» Data to process:

======

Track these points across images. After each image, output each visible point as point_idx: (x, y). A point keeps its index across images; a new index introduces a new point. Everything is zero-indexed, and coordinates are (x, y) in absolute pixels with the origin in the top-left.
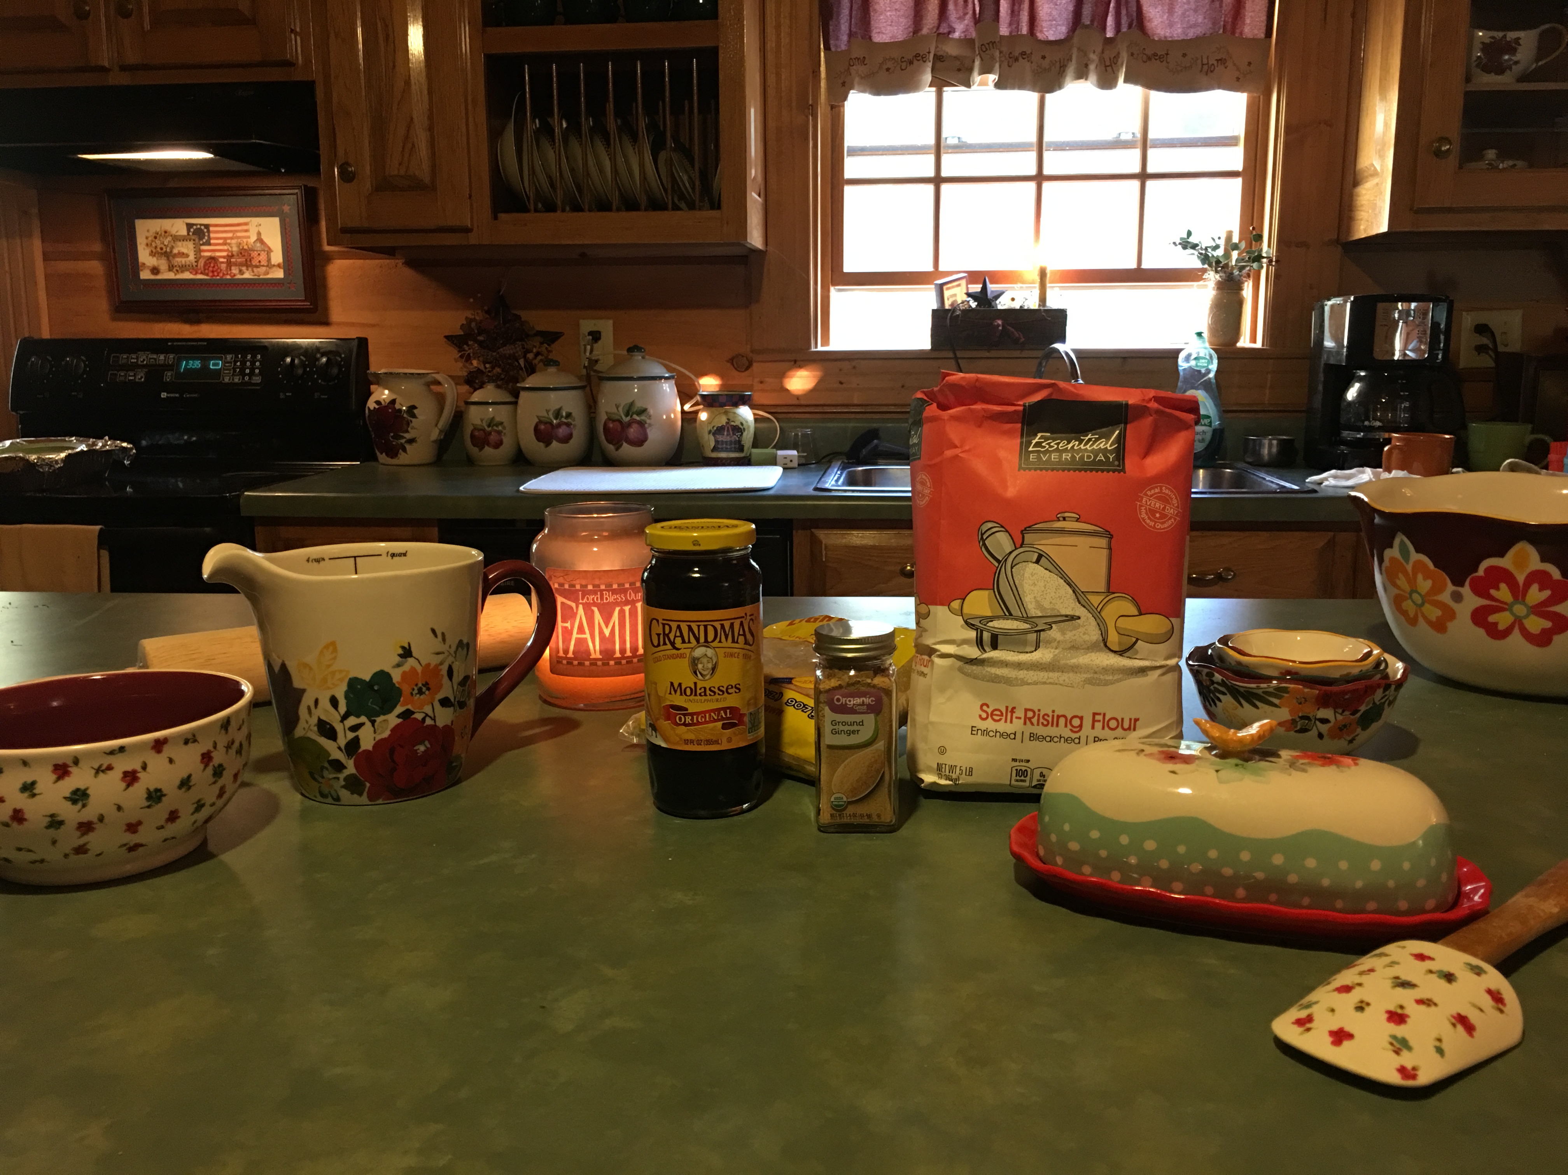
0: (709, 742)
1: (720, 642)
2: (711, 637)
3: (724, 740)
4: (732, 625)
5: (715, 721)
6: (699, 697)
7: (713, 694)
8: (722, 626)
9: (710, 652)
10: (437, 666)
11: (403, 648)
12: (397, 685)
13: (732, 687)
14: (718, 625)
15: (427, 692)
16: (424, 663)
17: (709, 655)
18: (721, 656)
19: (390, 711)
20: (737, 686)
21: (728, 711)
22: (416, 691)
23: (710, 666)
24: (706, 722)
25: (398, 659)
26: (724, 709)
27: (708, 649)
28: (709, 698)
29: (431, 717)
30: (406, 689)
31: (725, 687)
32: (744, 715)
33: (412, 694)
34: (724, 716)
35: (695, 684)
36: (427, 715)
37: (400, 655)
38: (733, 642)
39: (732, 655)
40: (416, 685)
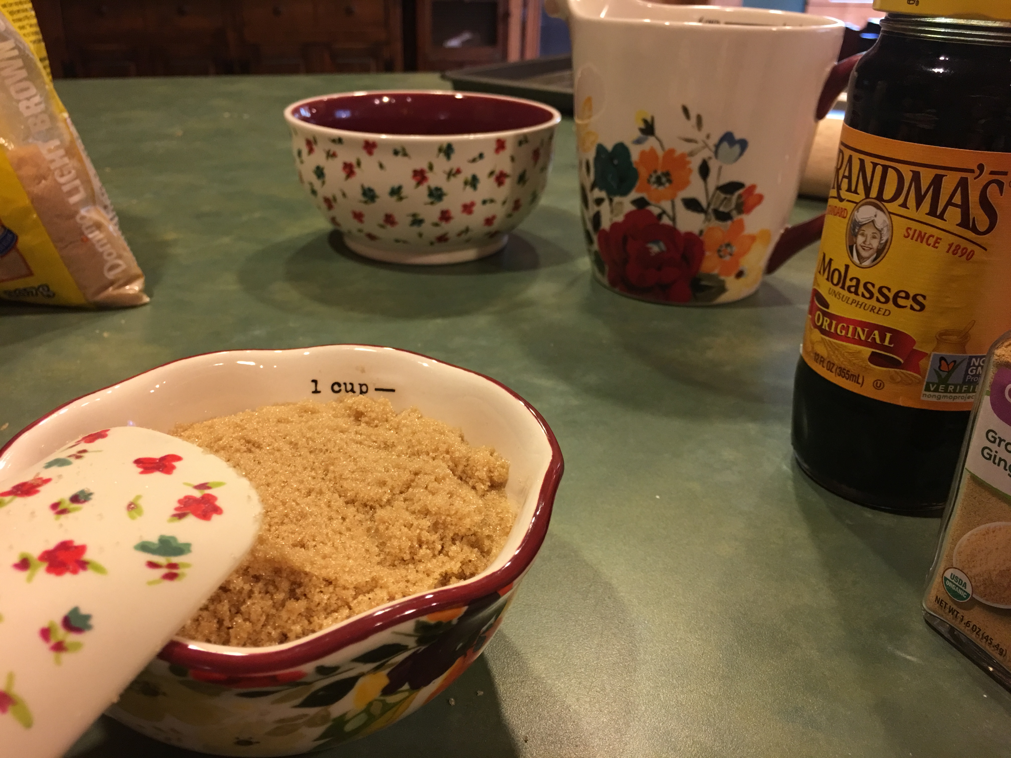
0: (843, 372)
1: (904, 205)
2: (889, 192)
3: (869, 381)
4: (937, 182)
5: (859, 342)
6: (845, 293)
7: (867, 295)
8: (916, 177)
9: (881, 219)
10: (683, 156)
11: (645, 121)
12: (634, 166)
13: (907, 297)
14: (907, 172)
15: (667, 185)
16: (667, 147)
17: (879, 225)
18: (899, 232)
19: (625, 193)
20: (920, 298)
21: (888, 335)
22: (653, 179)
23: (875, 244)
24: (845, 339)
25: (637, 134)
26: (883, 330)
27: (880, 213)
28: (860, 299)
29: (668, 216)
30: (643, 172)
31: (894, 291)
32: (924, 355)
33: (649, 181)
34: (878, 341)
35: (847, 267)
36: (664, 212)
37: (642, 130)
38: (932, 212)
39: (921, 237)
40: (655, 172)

======

Rewrite all of the material above with "top-left" replaced by "upper-left" and everything else unchanged. Leave the pictures out of your answer.

Track these points across images. After each image, output each visible point as point_idx: (x, y). A point keeps its index across images; a new index introduces a new point. Everything is zero-indexed, and coordinates are (x, y) in absolute pixels with the origin in the upper-left.
0: (709, 742)
1: (720, 642)
2: (711, 637)
3: (724, 740)
4: (732, 625)
5: (715, 721)
6: (699, 697)
7: (713, 694)
8: (722, 626)
9: (710, 652)
10: (437, 666)
11: (403, 648)
12: (397, 685)
13: (732, 687)
14: (718, 625)
15: (427, 692)
16: (424, 663)
17: (709, 655)
18: (721, 656)
19: (390, 711)
20: (737, 686)
21: (728, 711)
22: (416, 691)
23: (710, 666)
24: (706, 722)
25: (398, 659)
26: (724, 709)
27: (708, 649)
28: (709, 698)
29: (431, 717)
30: (406, 689)
31: (725, 687)
32: (744, 715)
33: (412, 694)
34: (724, 716)
35: (695, 684)
36: (427, 715)
37: (400, 655)
38: (733, 642)
39: (732, 655)
40: (416, 685)
0: (843, 372)
1: (904, 205)
2: (889, 192)
3: (869, 381)
4: (937, 182)
5: (859, 342)
6: (845, 293)
7: (867, 295)
8: (916, 177)
9: (881, 219)
10: (683, 156)
11: (645, 121)
12: (634, 166)
13: (907, 297)
14: (907, 172)
15: (667, 185)
16: (667, 147)
17: (879, 225)
18: (899, 232)
19: (625, 193)
20: (920, 298)
21: (888, 335)
22: (653, 179)
23: (875, 244)
24: (845, 339)
25: (637, 134)
26: (883, 330)
27: (880, 213)
28: (860, 299)
29: (668, 216)
30: (643, 172)
31: (894, 291)
32: (924, 355)
33: (649, 181)
34: (878, 341)
35: (847, 267)
36: (664, 212)
37: (642, 130)
38: (932, 212)
39: (921, 237)
40: (655, 172)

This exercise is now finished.